The following sorts of expressions are unchunkable (neither chunkable nor const-chunkable) and thus wont be optimized:
For example:
std::valarray <float> vf1, vf2, vf3;
std::valarray <double> vd1, vd2, vd3;
vf1 // const-chunkable, Altivec base type
vf1 * vf2 + vf3 // const-chunkable, only arithmetic
cos (vf1) + sin (vf2) // const-chunkable, arithmetic and transcendental
vd1 // unchunkable, not Altivec base type
vd1 * vd2 + vd3 // unchunkable, not Altivec base type
vf1 [vl1] // unchunkable, indirect subset
vf1 [vf2 == vf3] // unchunkable, mask subset
C++ has the type bool which usually has the same size as the processor word size, so for the PowerPC it is 4 bytes long. Though a bool is either true or false, you can actually store any word-sized integer in a bool variable. C++ simply treats zero values as false, and nonzero values as true.
Altivec introduces the concept of sized booleans booleans that are either 1, 2 or 4 bytes long. These are the results of various boolean-valued Altivec functions based on the element size, and have to have all bits 0 or 1.
Ive encapsulated these sized booleans in the macstl::boolean
template. For example, where vs1
and vs2
are vector signed shorts, then vec_eq (vs1, vs2)
is a vector bool short, whose elements are 2 byte sized booleans, or macstl::boolean <short>
objects.
These differences complicate boolean expressions somewhat.

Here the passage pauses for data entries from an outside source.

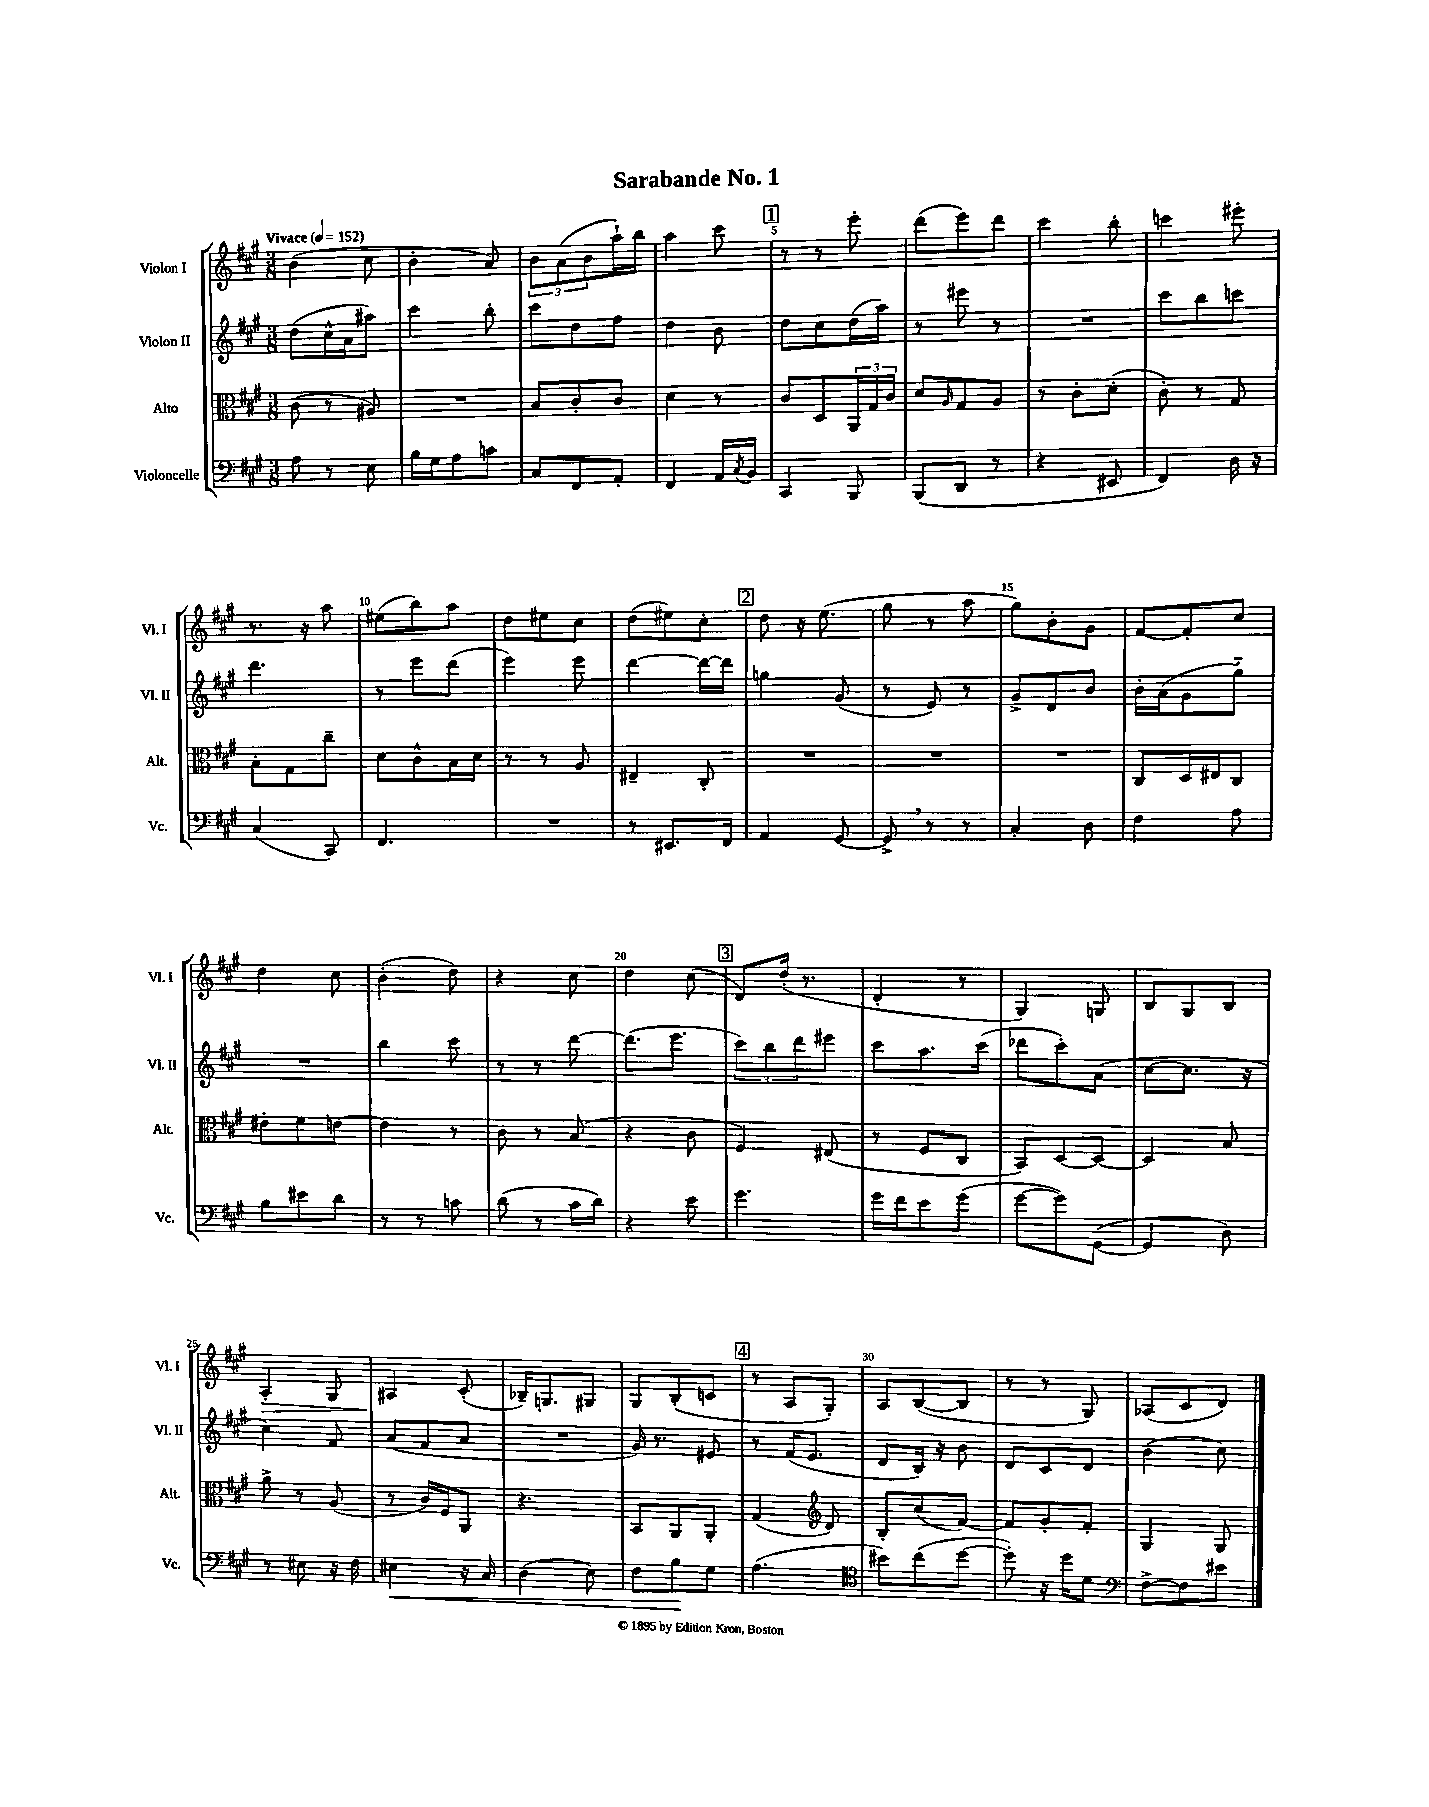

**kern	**kern	**kern	**kern
*staff4	*staff3	*staff2	*staff1
*clefF4	*clefC3	*clefG2	*clefG2
*k[f#c#g#]	*k[f#c#g#]	*k[f#c#g#]	*k[f#c#g#]
*M3/8	*M3/8	*M3/8	*M3/8
*MM152	*MM152	*MM152	*MM152
8A\	(8c#\	(8dd\L	(4b\
8r	8r	16cc#^^\L	.
.	.	16a\J	.
8E\	8A#/)	8aa#\J)	8cc#\
=	=	=	=
16B\LL	4.r	4ccc#\	4b'\
16G#\J	.	.	.
8A\	.	.	.
8c\J	.	8bb'\	8a/)
=	=	=	=
8C#/L	8B/L	8ccc#\L	12b\L
.	.	.	(12a\
8FF#/	8c#'/	8dd\	.
.	.	.	12b\
8AA'/J	8c#/J	8ff#\J	16aa`\L)
.	.	.	16bb\JJ
=	=	=	=
4FF#/	4d\	4dd\	4aa\
16AA/LL	8r	8b\	8ccc#\
8qC#/	.	.	.
16BB/JJ	.	.	.
=	=	=	=
4CC#/	8c#/L	8dd\L	8r
.	8D/	8cc#\	8r
8BBB/	24AA/L	(16dd\L	8eee'\
.	24G#/	.	.
.	.	16aa\JJ)	.
.	24c#/JJ	.	.
=	=	=	=
(8BBB/L	8d/L	8r	(8ddd\L
.	16qqA/	.	.
8DD/J	8G#/	8eee#\	8eee\)
8r	8A/J	8r	8ddd\J
=	=	=	=
4r	8r	4.r	4ccc#\
.	8c#'\L	.	.
8EE#/	(8d'\J	.	8bb'\
=	=	=	=
4FF#/)	8c#'\)	8ccc#\L	4ccc\
.	8r	8bb\	.
16D\	8G#/	8ccc\J	8eee#'\
16r	.	.	.
=	=	=	=
(4C#/	8B'\L	4.ddd\	8.r
.	8G#\	.	.
.	.	.	16r
8CC#/)	8cc#~\J	.	8aa\
=	=	=	=
4.FF#/	8d\L	8r	(8ee#\L
.	8c#^^\	8eee\L	8bb\)
.	16B\L	(8ddd\J	8aa\J
.	16d\JJ	.	.
=	=	=	=
4.r	8r	4eee\)	8dd\L
.	8r	.	8ee#\
.	8A/	8eee\	8cc#\J
=	=	=	=
8r	4E#~/	[4ddd\	(8dd\L
8.EE#/L	.	.	8ee#\)
.	8C#'/	16ddd\_LL	8cc#'\J
16FF#/Jk	.	16ddd\]JJ	.
=	=	=	=
4AA/	4.r	4gg\	8dd\
.	.	.	16r
.	.	.	(8.ee\
[8GG#/	.	(8g#/	.
=	=	=	=
8GG#^/]	4.r	8r	8gg#\
8r	.	8e/)	8r
8r	.	8r	8aa\
=	=	=	=
4C#'/	4.r	8g#^/L	8gg#\L)
.	.	8d/	8b'\
8D\	.	8b/J	8g#\J
=	=	=	=
4F#\	8C#/L	16b'\LL	[8f#/L
.	.	(16a\J	.
.	16D/L	8g#\	8f#'/]
.	16E#/J	.	.
8A\	8C#/J	8gg#'~\J)	8cc#/J
=	=	=	=
8B\L	8e#'\L	4.r	4dd\
8e#\	8f#\	.	.
8d\J	[8e\J	.	8cc#\
=	=	=	=
8r	4e\]	4bb\	(4b'\
8r	.	.	.
8c\	8r	8ccc#\	8dd\)
=	=	=	=
(8d\	8c#\	8r	4r
8r	8r	8r	.
16c#\LL	(8B/	[8ddd\	8cc#\
16d\JJ)	.	.	.
=	=	=	=
4r	4r	(8.ddd\]L	4dd\
.	.	8.eee\J	.
8e\	8c#\	.	(8cc#\
=	=	=	=
4.g#\	4F#/)	12ccc#\L)	8d/L)
.	.	12bb\	.
.	.	.	(16dd'/Jk
.	.	12ddd\	.
.	.	.	8.r
.	(8E#/	8eee#\J	.
=	=	=	=
16g#\LL	8r	8ccc#\L	4d'/
16f#\J	.	.	.
8e\	8F#/L	8.aa\	.
(8g#\J	8C#/J	.	8r
.	.	(16ccc#\Jk	.
=	=	=	=
[8g#\L	8BB/L)	8ddd-\L	4G#/)
8g#\])	[8D/	8ccc#'\)	.
([8GG#\J	8D/_J	(8a\J	8G/
=	=	=	=
4GG#/]	4D/]	[8cc#\L	8B/L
.	.	8.cc#\]J	8G#/
8D\)	8B/	.	8B/J
.	.	16r	.
=	=	=	=
8r	8a^\	4cc#\)	4A'/
8E#\	8r	.	.
16r	(8A/	8f#/	8G#/
16F#\	.	.	.
=	=	=	=
4E#\	8r	(8a/L	4A#/
.	16c#/LL)	8f#/	.
.	16F#/J	.	.
16r	8AA/J	8a/J	(8c#'/
16C#/	.	.	.
=	=	=	=
(4D\	4.r	4.r	16B-~/LK)
.	.	.	8.G/
8E\)	.	.	8G#/J
=	=	=	=
8F#\L	8BB/L	16g#/)	8G#/L
.	.	8.r	.
8B\	8AA/	.	(8B'/
8G#\J	8AA'/J	8e#/	8c/J
=	=	=	=
(4.A\	(4G#/	8r	8r
.	.	(16f#/LK	8A/L
.	.	8.e/J	.
*	*clefG2	*	*
.	8d/)	.	8G#'/J)
=	=	=	=
*clefC4	*	*	*
8b#\L)	8B'/L	8d/L	8A/L
(8cc#\	(8cc#/	16B/Jk)	([8B/
.	.	16r	.
[8dd\J	[8f#/J)	8b\	8B/]J
=	=	=	=
8dd'\])	8f#/]L	8d/L	8r
16r	8g#'/	8c#/	8r
16dd\LK	.	.	.
8d\J	8f#'/J	8d/J	8G#/)
=	=	=	=
*clefF4	*	*	*
[8F#^\L	4G#/	(4b\	(8A-/L
8F#\]	.	.	8c#/
8e#\J	8G#/	8cc#\)	8d/J)
==	==	==	==
*-	*-	*-	*-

First, expressions that combine differently sized boolean chunks are not const-chunkable at all, since the corresponding Altivec types would have different numbers of elements.
Second, while std::valarray <bool>
is chunkable, it is not const-chunkable: while you can write chunks into a std::valarray <bool>
from some boolean expression, you cant read chunks from an expression involving std::valarray <bool>
. I put this restriction in because each std::valarray <bool>
element can store an arbitrary integer thanks to its C++ legacy, but Altivec would expect it to have all bits 1 or 0.
But even though they are not optimized for Altivec, the scalar code they produce will still be clean and tight.
Third, even if a boolean expression is const-chunkable, it must have long-sized chunks to construct or assign to a std::valarray <bool>
. This follows from the fact that bool is actually long-sized on the PowerPC. The other kinds of const-chunkable expressions may still be summarized, or construct or be assigned to std::valarray <macstl::boolean <T> >
, where T
is either char
, short
or long
.
For example:
std::valarray <bool> vb1, vb2;
std::valarray <float> vf1, vf2;
std::valarray <short> vs1, vs2;
bool b;
vb1 = vf1 == vf2; // optimized, since expression has long-sized chunks
vb1 = vs1 == vs2; // not optimized, since expression has short-sized chunks
vb1 = (vf1 == vf2) && (vs1 == vs2);
// not optimized, combining different sized chunks
vb2 = vb1; // not optimized, vb1 not const-chunkable
vb2 = vb1 && (vf1 == vf2); // not optimized, vb1 not const-chunkable
b = (vf1 == vf2).sum (); // optimized, vf1 == vf2 is const-chunkable
b = (vs1 == vs2).sum (); // optimized, vs1 == vs2 is const-chunkable
b = ((vf1 == vf2) && (vs1 == vs2)).sum (); // not optimized, combining different sized chunks
Benchmarks have shown that trying to optimize unchunkable expressions didnt yield much of a performance gain over scalar code. But even though they are not optimized for Altivec, the scalar code they produce will still be clean and tight.
In the future, I may investigate making more of these chunkable.